Checking out other options:  MGH and Children's Hospital in Boston.  Also booked an appointment in May with Dr. Bock (the physician who discovered her Babesiosis.)

My hunch is that the tick that bit her and caused the Babesiosis also carried Rickettsia or she was bitten by the tick and then contracted the Rickettsia from the flying squirrels in our house.

This is all just so exhausting......but I will never give up.

Tuesday, March 15, 2011

The Medical Mystery Continues -- Chronic ITP? Babesiosis? Epidemic Typhus?

My 17-year-old daughter has a complex medical history.  Let's just start with that.

She has a team of specialists at Floating Hospital for Children in Boston, and not one of them has diagnosed her case yet.

It all began when she was 10 years old, with gastrointestinal complaints.  The specialist began ordering tests, the common CBC one of them.  It was discovered she had low platelets (thrombocytopenia.)  For four years she was infused multiple times with WinRho and IVIG to raise her platelets.  She was diagnosed with Chronic ITP (idiopathic thrombocytopenic purpura).  One long-term solution was a spleenectomy.  Thankfully, my husband and I shelved that one as it seemed too drastic.  Good thing.

Her platelets seemed to resolve when she was 14.  She then complained of not being able to pay attention.  We had a private neuropsychological evaluation done by a psychiatrist.  He diagnosed her with inattentive ADD and dysgraphia.  We sought help from a world-renowned physician, Kenneth Bock, who was successfully reversing Autism, ADHD, Allergies and Asthma in children.  It took 6 months to get an appointment with him.  After running numerous lab tests, he decided to run a Babesia FISH test because in addition to the ADHD sysmptoms he knew she had a chronic infection.  The lab confirmed Babesiosis with a positive result.  She was treated twice before a negative lab result returned.  Good thing we didn't remove her spleen because Babesiosis is fatal for splenectomized patients.  Always good to follow your gut.

All other symptoms (unrelated to the Chronic ITP)  ---  headaches, backaches, stomachaches, unexplained and recurring fevers, achey skin, constipation  ----  all were eradicated after being treated for the Babesiosis.  That is ---- for four years.

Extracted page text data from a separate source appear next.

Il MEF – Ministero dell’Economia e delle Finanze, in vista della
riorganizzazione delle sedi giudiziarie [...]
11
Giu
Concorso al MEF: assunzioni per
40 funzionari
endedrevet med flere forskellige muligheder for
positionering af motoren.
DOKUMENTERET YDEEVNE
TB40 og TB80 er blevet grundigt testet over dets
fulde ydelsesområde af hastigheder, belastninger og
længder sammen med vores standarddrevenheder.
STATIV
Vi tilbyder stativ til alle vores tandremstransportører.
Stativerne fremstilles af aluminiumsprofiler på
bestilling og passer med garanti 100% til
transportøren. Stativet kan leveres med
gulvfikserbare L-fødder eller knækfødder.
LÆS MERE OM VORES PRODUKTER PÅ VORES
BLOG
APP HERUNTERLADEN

Two months ago she began feeling ill again.  First we thought it was a viral URI.  Then two weeks later she suffered severe menstrual cramping.  Then a week later another infection.  Here are the weird symptoms:

  • cycling fever (not too high but only at night - fever breaks in the morning)
  • skin rash
  • headache
  • skin and muscle aches
  • cough
  • low platelets (35,000)
  • eye pain (just the right eye, but painful to avert her eye)

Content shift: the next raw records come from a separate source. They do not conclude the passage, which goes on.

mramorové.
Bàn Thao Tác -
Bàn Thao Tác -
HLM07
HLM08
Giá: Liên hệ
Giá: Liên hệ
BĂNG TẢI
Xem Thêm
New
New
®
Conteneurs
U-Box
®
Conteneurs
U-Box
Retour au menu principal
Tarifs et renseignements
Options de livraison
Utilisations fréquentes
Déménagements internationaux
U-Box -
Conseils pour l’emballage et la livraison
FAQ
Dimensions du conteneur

So she received IVIG to raise her platelets.  She is now being seen by Rheumatology because of antibodies not only against her platelets but also to her neutrophils.  She also has had anticardiolipin antibody and antiphospholipid antibody seen in her blood.

Rheumatology is rerunning the classic ANA test for Lupus, which has been negative in the past.

The doctors are perplexed.  Her blood anomalies don't fit any known disease.  If she has Chronic ITP why is she producing the other antibodies?

Oh, and by the way, we had Flying Squirrels nesting in our chimney and in our house.  Google research pointed me in the direction of Epidemic Typhus caused by the bacteria known as Rickettsia prowazekii.  The results for that test are still pending.

Anybody out there who has a similar story to tell or who can shed some new light?